**Page excerpt:**
------------------------------------------------------------------------

The new measure includes the following components:
Deposit Insurance. The federal government plans to establish a deposit insurance system by 2009 in an effort to increase financial system's stability. The post-event funded system will provide individual depositors with payments based on amounts on deposit up to a $20,000 cap within weeks of a financial institution's failure.
National credit regulation. State governments have agreed to a federal takeover of all consumer credit regulation starting in 2010. The new provision would cover mortgage and non-mortgage providers, finance brokers and other intermediaries.
Basel II. Mutual institutions are subject to strict new governance and risk management requirements following Australia's decision to apply Basel II to all banking institutions, regardless of their size, structure or operations.
Money laundering and terrorism financing. Credit unions are expanding their account identification, monitoring and reporting procedures following the passage of anti-money laundering and counter-terrorism financing laws.
Member registers. New national regulations are expected to provide greater protection to details held on mutual member registers. The changes will also allow credit union boards to review proposed communication with members in advance.
Source: Abacus - Australian Mutuals, www.abacus.org.au
The British government in July published proposals for secondary legislation with the potential to have a significant impact on credit unions. The proposed changes include major reforms to field-of-membership legislation that will allow credit unions to serve more than one member group. Under the new proposals credit unions will also be able to provide services to organizations and pay interest rather than dividends on savings.

------------------------------------------------------------------------

**Records shown:**

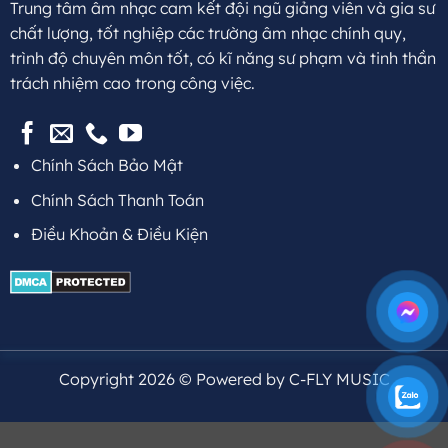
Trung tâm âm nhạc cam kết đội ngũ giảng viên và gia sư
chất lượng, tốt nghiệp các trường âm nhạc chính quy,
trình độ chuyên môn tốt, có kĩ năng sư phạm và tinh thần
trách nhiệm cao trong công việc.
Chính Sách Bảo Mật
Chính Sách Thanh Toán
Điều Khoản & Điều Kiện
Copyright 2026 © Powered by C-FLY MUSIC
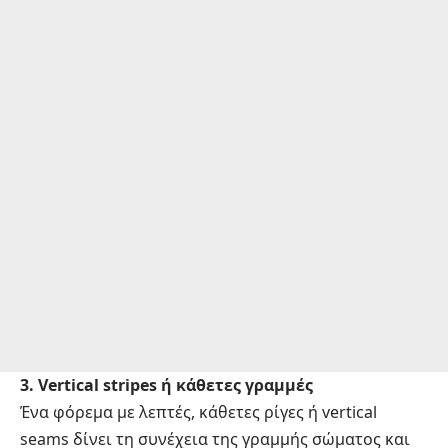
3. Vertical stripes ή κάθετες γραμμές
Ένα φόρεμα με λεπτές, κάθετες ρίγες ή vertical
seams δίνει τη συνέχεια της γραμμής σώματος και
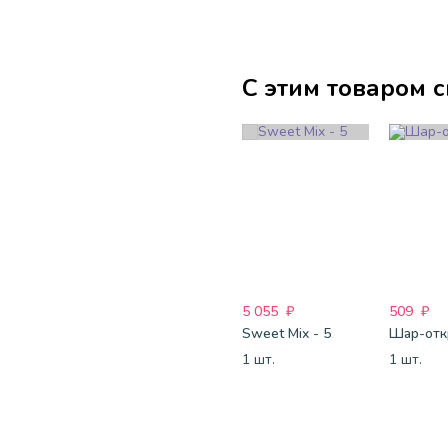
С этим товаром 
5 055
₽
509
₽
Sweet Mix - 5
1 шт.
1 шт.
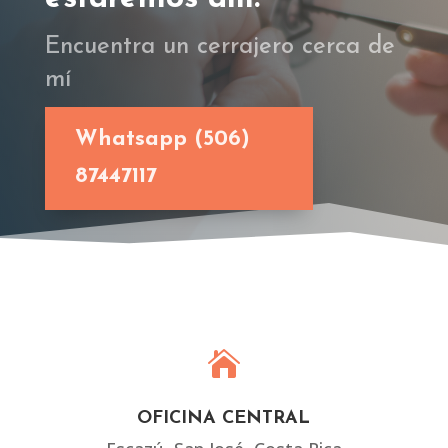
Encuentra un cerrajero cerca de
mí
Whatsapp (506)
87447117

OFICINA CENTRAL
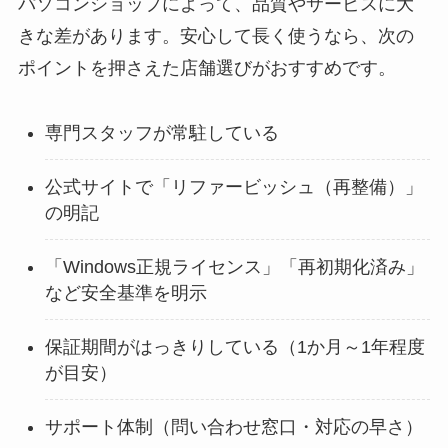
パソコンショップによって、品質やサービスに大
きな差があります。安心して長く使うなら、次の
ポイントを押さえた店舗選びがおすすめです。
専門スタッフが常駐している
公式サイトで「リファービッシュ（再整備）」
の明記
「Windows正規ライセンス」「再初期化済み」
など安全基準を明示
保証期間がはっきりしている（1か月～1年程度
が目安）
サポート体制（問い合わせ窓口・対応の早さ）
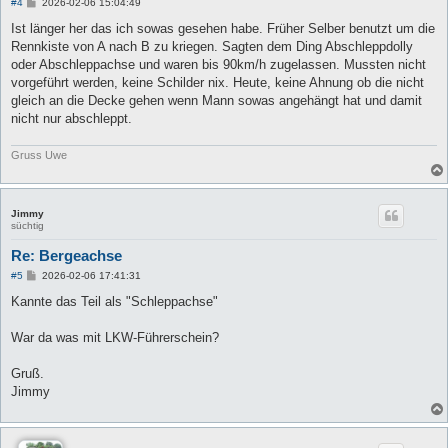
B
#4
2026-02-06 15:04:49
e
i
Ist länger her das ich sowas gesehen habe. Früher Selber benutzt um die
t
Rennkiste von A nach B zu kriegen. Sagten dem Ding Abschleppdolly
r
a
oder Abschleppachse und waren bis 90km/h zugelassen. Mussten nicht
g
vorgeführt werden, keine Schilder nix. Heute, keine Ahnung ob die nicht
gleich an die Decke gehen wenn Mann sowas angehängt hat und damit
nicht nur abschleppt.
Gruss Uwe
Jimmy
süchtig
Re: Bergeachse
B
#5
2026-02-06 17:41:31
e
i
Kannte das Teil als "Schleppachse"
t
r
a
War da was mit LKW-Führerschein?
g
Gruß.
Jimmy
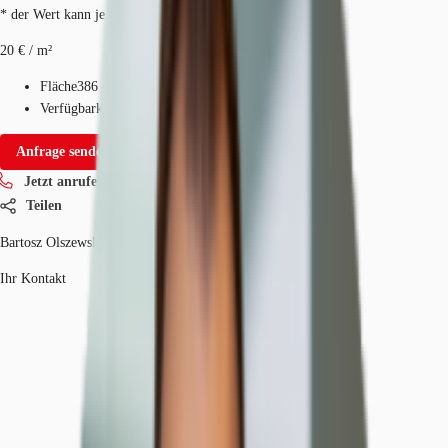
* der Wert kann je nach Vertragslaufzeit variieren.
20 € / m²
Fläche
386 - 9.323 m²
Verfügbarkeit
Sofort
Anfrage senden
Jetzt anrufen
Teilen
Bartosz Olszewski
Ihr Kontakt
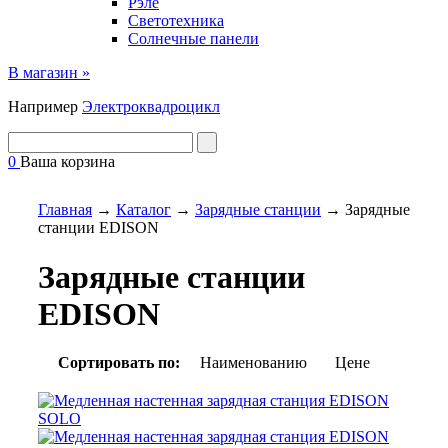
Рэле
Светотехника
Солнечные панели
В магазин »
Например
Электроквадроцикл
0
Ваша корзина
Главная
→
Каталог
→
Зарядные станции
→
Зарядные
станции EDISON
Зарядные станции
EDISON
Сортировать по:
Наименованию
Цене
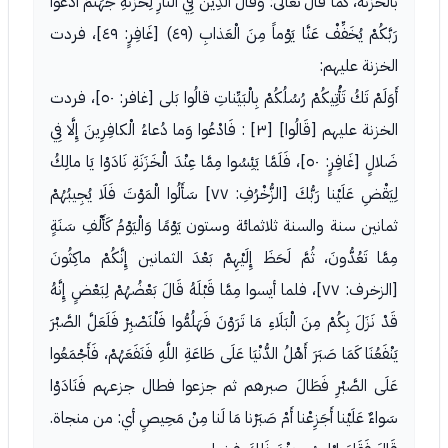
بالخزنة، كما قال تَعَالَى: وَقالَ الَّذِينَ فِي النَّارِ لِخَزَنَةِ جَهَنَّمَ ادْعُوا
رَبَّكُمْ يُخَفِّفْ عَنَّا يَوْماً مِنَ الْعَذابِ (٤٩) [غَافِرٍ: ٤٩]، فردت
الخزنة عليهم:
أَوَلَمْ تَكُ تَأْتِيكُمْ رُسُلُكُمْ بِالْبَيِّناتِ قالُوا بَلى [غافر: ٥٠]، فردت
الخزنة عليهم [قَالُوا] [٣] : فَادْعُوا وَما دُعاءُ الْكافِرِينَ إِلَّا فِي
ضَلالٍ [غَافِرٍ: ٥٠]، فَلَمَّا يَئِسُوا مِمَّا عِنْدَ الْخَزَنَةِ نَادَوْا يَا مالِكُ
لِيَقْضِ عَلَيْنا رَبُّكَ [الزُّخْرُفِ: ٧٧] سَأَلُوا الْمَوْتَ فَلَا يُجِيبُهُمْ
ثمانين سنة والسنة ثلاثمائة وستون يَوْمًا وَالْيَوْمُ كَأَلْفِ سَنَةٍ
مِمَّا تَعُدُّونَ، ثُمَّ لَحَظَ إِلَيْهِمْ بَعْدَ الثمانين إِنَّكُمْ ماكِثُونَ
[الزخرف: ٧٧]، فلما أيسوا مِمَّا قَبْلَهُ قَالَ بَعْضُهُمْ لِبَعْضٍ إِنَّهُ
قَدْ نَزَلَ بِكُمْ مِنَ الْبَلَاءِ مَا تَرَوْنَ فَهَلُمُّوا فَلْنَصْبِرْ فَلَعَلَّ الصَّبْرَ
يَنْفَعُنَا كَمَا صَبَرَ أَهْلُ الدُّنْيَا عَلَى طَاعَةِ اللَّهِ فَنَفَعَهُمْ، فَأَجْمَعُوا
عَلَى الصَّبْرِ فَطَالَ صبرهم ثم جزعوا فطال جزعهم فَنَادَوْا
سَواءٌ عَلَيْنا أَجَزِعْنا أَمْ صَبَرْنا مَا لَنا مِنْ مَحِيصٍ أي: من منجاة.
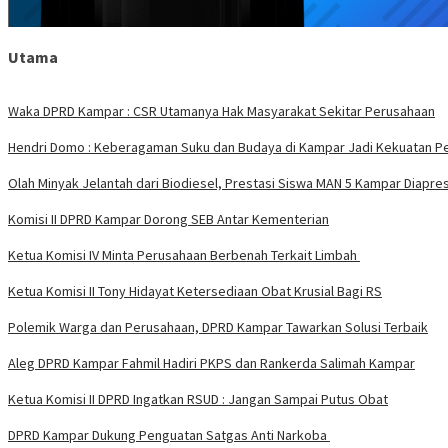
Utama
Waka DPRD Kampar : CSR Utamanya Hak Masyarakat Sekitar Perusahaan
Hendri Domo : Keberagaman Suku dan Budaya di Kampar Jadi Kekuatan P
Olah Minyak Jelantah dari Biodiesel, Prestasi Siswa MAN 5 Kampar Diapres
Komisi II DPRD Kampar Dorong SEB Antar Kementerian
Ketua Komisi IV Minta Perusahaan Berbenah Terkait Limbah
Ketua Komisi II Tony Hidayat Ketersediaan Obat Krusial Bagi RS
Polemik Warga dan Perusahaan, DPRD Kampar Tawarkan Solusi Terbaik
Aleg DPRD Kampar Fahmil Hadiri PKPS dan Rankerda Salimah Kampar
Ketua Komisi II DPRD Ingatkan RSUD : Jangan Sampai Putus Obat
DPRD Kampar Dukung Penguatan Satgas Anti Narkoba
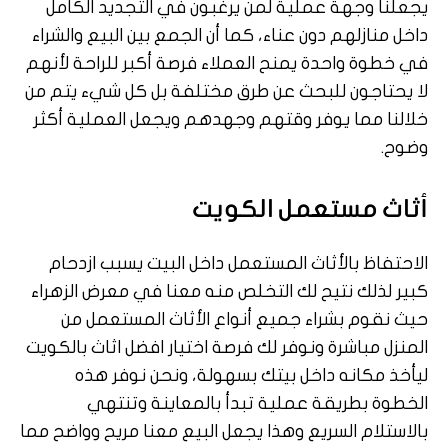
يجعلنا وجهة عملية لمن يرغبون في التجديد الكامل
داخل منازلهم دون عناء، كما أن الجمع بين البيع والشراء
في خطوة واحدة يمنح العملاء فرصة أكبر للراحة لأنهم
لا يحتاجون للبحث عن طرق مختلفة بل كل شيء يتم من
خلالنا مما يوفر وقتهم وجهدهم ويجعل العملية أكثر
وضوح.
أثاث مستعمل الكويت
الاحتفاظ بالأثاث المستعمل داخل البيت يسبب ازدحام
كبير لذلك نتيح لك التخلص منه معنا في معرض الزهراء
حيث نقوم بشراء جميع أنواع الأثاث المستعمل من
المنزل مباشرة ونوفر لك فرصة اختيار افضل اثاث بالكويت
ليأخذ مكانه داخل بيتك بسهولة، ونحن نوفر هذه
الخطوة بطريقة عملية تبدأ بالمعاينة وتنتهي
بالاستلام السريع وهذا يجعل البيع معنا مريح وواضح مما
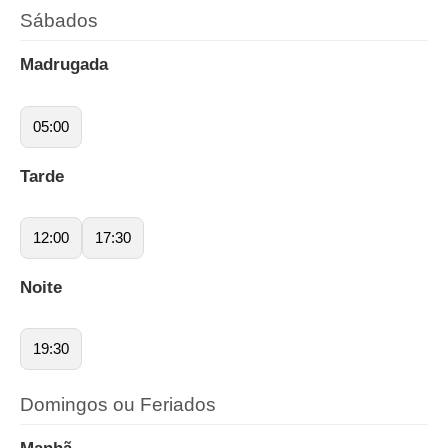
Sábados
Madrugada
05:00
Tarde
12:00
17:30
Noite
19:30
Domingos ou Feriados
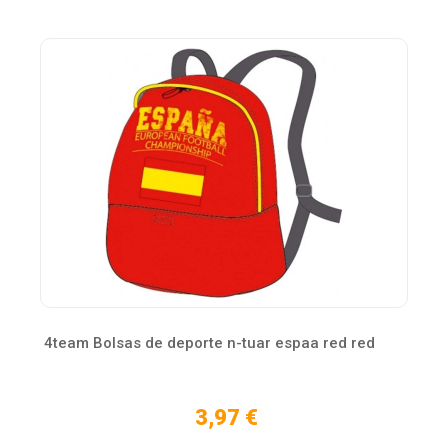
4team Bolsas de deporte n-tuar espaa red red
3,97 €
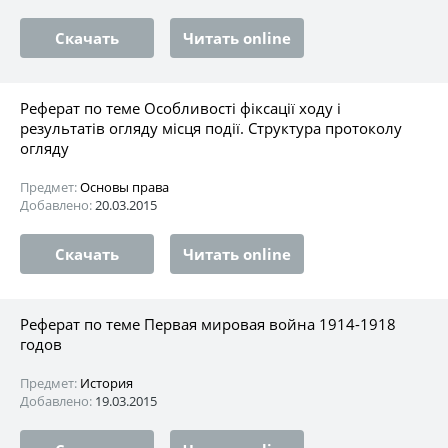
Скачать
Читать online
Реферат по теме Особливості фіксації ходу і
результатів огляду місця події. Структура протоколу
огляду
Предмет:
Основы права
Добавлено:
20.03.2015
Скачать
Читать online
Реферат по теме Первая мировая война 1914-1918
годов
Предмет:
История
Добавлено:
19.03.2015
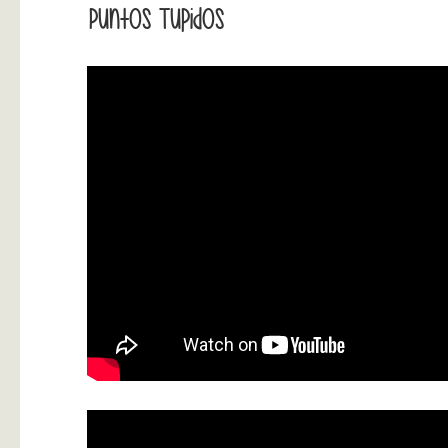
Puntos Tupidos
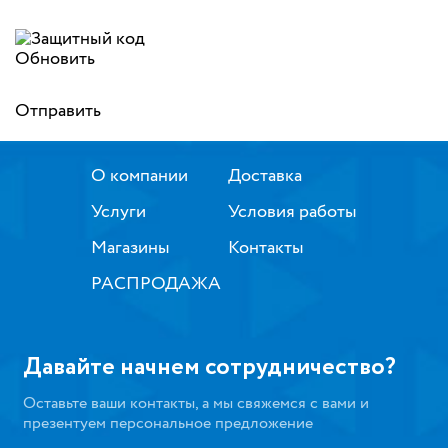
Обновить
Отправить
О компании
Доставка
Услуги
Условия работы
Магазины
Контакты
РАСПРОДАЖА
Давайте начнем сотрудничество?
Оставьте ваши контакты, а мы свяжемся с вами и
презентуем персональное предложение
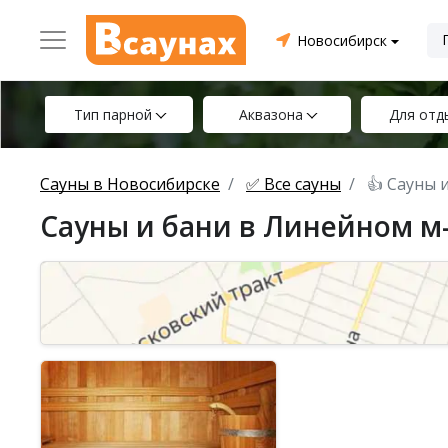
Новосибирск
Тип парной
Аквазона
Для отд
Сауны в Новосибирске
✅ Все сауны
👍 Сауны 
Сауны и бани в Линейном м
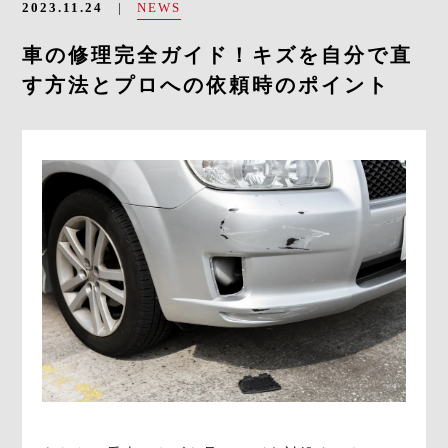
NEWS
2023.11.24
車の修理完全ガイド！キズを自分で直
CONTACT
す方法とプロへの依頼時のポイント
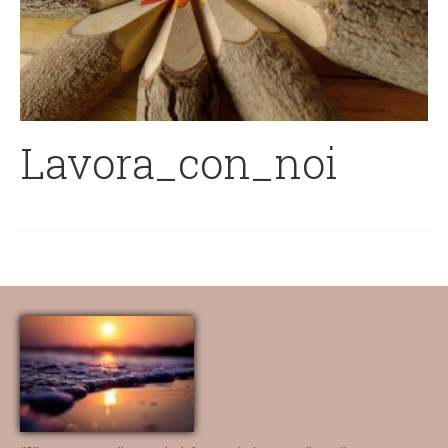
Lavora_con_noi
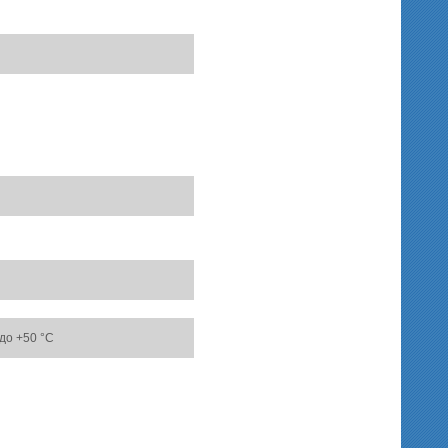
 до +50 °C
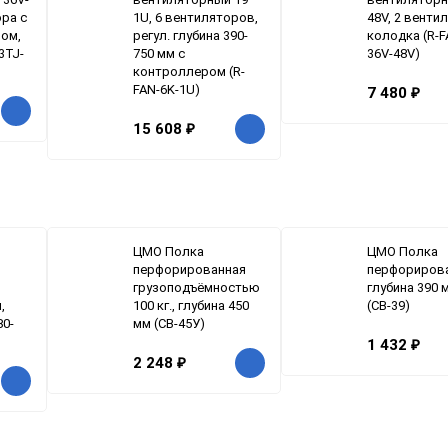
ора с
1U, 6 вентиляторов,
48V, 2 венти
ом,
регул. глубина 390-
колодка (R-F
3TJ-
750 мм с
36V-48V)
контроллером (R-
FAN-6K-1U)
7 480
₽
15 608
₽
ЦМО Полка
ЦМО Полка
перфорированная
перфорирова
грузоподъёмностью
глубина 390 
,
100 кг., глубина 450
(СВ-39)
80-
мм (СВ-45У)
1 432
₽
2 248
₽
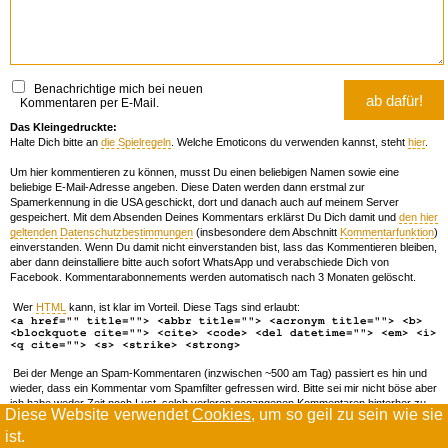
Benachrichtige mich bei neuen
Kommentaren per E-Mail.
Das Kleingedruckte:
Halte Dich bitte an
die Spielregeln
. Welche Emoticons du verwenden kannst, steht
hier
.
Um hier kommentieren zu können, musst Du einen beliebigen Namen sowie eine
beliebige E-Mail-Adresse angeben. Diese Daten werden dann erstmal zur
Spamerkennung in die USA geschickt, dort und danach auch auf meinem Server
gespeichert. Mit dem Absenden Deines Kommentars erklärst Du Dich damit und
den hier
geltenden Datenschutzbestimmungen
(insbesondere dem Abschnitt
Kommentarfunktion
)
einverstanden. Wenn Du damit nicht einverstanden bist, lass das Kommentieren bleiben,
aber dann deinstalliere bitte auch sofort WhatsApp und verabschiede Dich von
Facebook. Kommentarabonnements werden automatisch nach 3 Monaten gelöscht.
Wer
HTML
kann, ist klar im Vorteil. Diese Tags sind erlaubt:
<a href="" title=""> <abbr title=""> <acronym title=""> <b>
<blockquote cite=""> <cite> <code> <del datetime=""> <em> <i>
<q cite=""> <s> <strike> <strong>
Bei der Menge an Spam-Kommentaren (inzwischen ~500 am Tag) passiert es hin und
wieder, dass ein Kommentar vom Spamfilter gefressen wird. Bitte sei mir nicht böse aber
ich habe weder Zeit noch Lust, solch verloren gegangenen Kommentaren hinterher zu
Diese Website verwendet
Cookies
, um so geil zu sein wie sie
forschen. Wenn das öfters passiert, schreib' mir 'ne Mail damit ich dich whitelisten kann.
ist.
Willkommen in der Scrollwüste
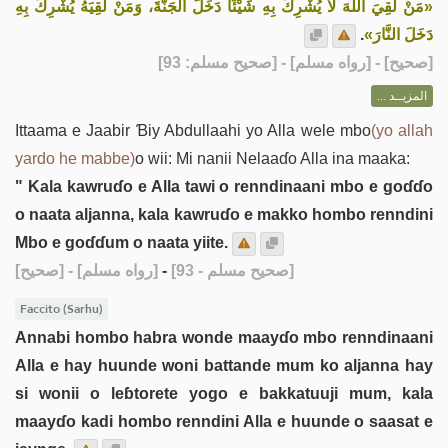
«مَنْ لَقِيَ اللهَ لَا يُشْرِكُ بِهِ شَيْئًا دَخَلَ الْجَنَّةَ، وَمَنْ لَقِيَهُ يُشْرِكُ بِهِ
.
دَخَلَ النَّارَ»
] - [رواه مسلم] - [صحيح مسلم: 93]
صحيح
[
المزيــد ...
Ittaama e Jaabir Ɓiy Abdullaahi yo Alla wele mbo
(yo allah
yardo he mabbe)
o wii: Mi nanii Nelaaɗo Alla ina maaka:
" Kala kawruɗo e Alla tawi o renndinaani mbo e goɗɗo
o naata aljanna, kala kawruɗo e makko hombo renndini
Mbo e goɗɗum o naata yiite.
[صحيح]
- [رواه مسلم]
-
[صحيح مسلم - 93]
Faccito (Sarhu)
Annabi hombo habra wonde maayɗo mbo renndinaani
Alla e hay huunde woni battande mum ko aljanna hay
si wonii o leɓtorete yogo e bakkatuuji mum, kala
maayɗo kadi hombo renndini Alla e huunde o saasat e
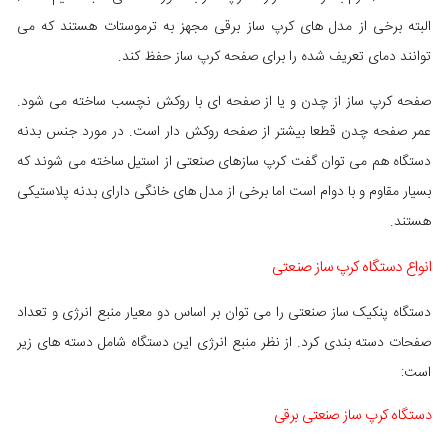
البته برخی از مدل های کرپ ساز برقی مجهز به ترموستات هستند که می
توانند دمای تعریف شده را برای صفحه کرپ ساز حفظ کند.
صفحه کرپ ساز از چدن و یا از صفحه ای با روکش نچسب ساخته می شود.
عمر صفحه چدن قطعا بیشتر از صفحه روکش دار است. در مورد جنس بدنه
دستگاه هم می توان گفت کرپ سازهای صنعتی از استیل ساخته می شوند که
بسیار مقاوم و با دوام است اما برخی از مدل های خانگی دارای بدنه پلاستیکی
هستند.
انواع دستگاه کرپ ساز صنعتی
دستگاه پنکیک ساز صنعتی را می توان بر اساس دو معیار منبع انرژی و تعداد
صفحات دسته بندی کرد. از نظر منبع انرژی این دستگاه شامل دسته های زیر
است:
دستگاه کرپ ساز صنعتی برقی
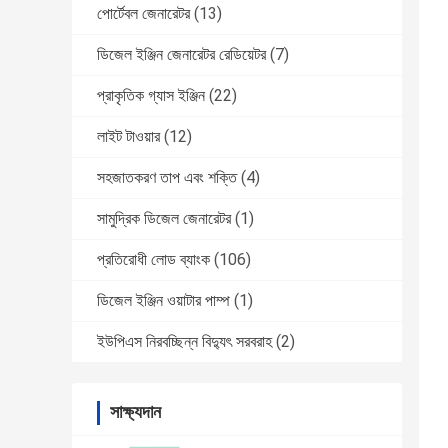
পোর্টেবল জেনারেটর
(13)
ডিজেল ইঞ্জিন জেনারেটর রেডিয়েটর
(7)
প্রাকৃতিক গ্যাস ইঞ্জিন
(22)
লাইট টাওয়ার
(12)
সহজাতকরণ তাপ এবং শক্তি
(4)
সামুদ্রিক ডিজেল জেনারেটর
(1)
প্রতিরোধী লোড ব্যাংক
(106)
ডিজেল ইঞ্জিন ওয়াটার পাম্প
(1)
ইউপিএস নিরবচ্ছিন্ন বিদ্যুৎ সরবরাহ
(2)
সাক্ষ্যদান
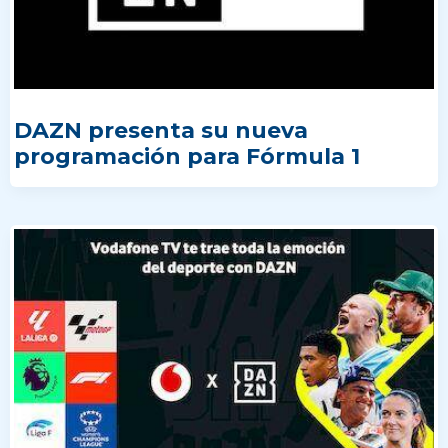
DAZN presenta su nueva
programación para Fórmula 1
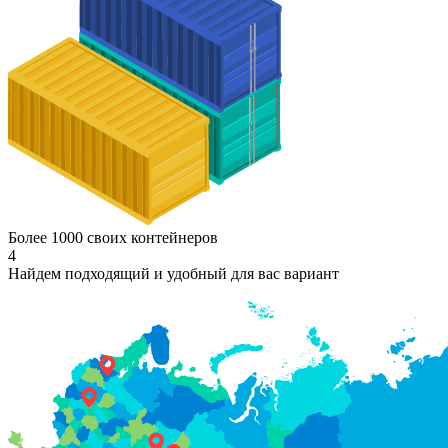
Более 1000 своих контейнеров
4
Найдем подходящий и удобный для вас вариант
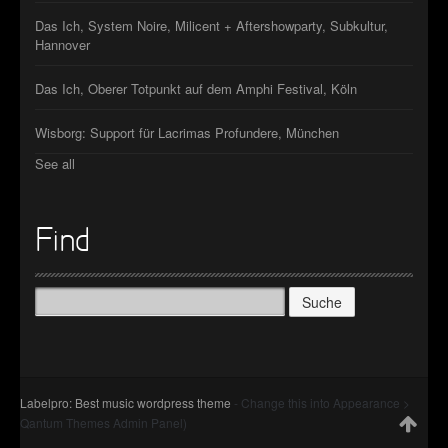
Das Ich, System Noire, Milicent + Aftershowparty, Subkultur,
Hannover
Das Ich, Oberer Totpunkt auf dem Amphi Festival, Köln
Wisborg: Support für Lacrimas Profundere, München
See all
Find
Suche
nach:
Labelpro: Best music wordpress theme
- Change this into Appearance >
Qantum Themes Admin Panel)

------------------------------------------------------------------------

**What to do:**
A) Answer these from the regulation excerpt:
(i) What cap applies to the payments individual depositors would receive under the planned deposit insurance system?
(ii) In what year is the federal takeover of consumer credit regulation set to start?
(iii) Under the British proposals, what will credit unions be able to pay on savings rather than dividends?
B) Copy the entries from the very start through the line containing "サポート体制（問い合わせ窓口・対応の早さ）", swapping "Sweet Mix" for "Fruit Mix" and keeping everything else unchanged. Omit the pictures.
The text and the entries have nothing to do with each other.

**Expected results:**
A)
(i) $20,000
(ii) 2010
(iii) Interest

B)
Trung tâm âm nhạc cam kết đội ngũ giảng viên và gia sư
chất lượng, tốt nghiệp các trường âm nhạc chính quy,
trình độ chuyên môn tốt, có kĩ năng sư phạm và tinh thần
trách nhiệm cao trong công việc.
Chính Sách Bảo Mật
Chính Sách Thanh Toán
Điều Khoản & Điều Kiện
Copyright 2026 © Powered by C-FLY MUSIC
3. Vertical stripes ή κάθετες γραμμές
Ένα φόρεμα με λεπτές, κάθετες ρίγες ή vertical
seams δίνει τη συνέχεια της γραμμής σώματος και
С этим товаром 
5 055
₽
509
₽
Fruit Mix - 5
1 шт.
1 шт.
Encuentra un cerrajero cerca de
mí
Whatsapp (506)
87447117

OFICINA CENTRAL
パソコンショップによって、品質やサービスに大
きな差があります。安心して長く使うなら、次の
ポイントを押さえた店舗選びがおすすめです。
専門スタッフが常駐している
公式サイトで「リファービッシュ（再整備）」
の明記
「Windows正規ライセンス」「再初期化済み」
など安全基準を明示
保証期間がはっきりしている（1か月～1年程度
が目安）
サポート体制（問い合わせ窓口・対応の早さ）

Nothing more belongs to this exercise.